Stuart Wellstead and Paul Shanley both plundered hat-tricks and Freddie Potter added another as the home side avenged August’s 4-0 defeat at Brookburn Road, and went one better than the six-goal beating they handed West at the Millbank Linnets Stadium in 2014.
This visit to the same venue was so calamitous for West – Harold Hagon and Anthony Kilheeney were dismissed in the second half, and Steve Settle ordered from the dugout – that it would be tempting to write off this first seven-goal league defeat since joining the NWCFL as a freak result. But after a first period in which they remained within arm’s reach of one of the division’s outstanding sides, West dissolved alarmingly in the face of adversity after the interval. A failure to score goals at one end and keep them out at the other is in danger of becoming the new normal, and for the second match in succession West finished without a full complement of players.

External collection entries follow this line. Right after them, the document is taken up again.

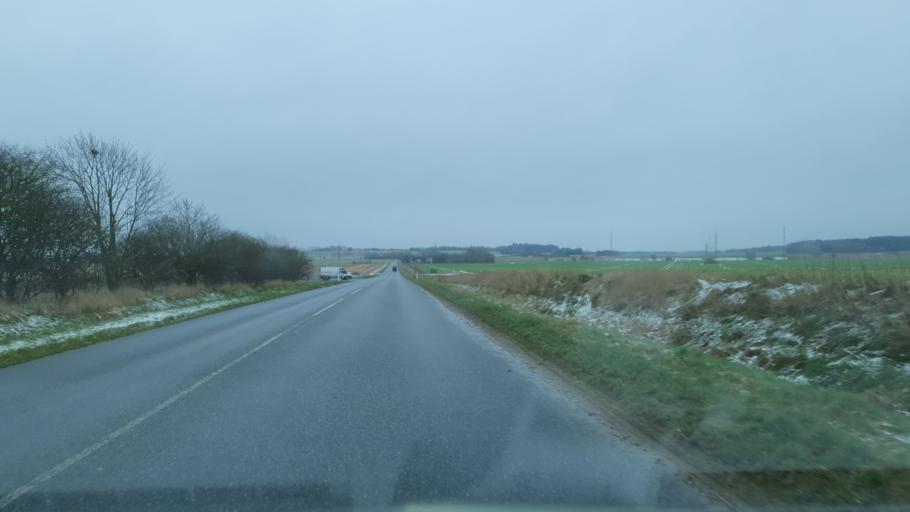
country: DK
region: North Denmark
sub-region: Jammerbugt Kommune
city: Brovst
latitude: 57.1234
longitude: 9.4905
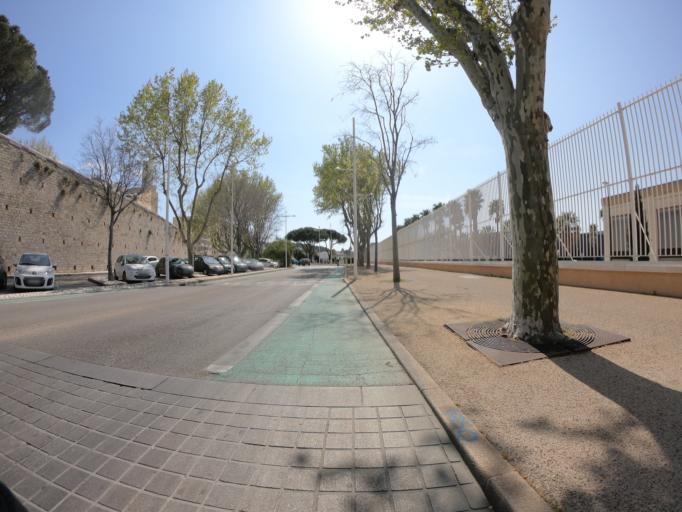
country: FR
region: Provence-Alpes-Cote d'Azur
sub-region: Departement du Var
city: Toulon
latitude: 43.1091
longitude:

The outcome could have been different if West had taken at least one of three presentable first half chances. Kevin McGrath volleyed over from close range against his former club, Ben Steer skewed a shot wide with the goal gaping, and Tom Bailey had an effort deflected narrowly wide. The home side had already raced into a two-goal lead by the time those opportunities rolled along the conveyor belt, Wellstead converting a Matthew Atherton cross from the left and Shanley tidily finishing a neat move, and when Shanley added his second on the counter-attack in the opening stages of the second half, the match was over as a contest.

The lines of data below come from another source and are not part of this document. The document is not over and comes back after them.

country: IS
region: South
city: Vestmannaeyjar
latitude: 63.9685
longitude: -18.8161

West’s misery was only just beginning, however, and the visitors’ spiral into farce began in earnest four minutes after the Linnets’ third goal. When a Linnets defender appeared to block Bailey’s goalbound shot with a hand, Steve Settle’s apoplexy at the referee’s failure to act resulted in the West boss being sent to stand for the remainder of the match. Two minutes later, West lost a man on the pitch as Harold Hagon was dismissed for felling Mark Houghton when the Linnets striker was through on goal. And when Wellstead bundled in a fourth for the home side from a corner moments afterwards, an afternoon that had been merely frustrating for the visitors became excruciating.

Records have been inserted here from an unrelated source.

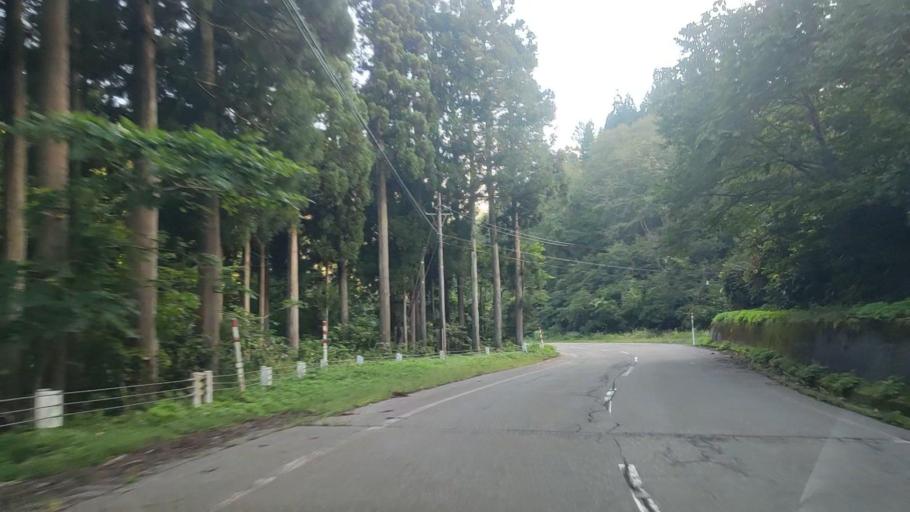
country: JP
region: Toyama
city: Yatsuomachi-higashikumisaka
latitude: 36.4897
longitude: 137.0499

The implosion continued – Kilheeney replaced Steer halfway through the second period but was dismissed inside five minutes for a high foot on Daniel O’Brien. In midweek, the Linnets had two sent off early on at Irlam but showed resilience and spirit in almost snatching a point – West, on the other hand, melted when reduced to nine. Substitute Potter emphatically finished one of many Linnets overloads not long after Kilheeney had made his exit, and at this point the Linnets were merely considering which number to include in the final score. Shanley completed his hat-trick with the goal of the game – an exquisite curled shot into the top-left corner – as the match entered the closing stages, and Wellstead staked his own claim for the match ball with the final touch of the afternoon, heading in a corner to add brackets to the scoreline.
This was a nadir in a season in which Steve Settle’s team have veered dramatically between the sublime and the ridiculous. Tuesday’s Lancashire Challenge Trophy visit of Lancaster City may prove a welcome distraction, but West’s next two league matches – both at home, to mid-table Irlam and basement Barnton – may reveal a little more about the true nature of this side.
West: Ashley, Pagnell, Houghton (Simcock 59), McGrath, Tinker, Hagon, Steer (Kilheeney 67), Shaw, Bailey, Richardson, Mendes Gomes (Massamba 61). Not used: Whyment.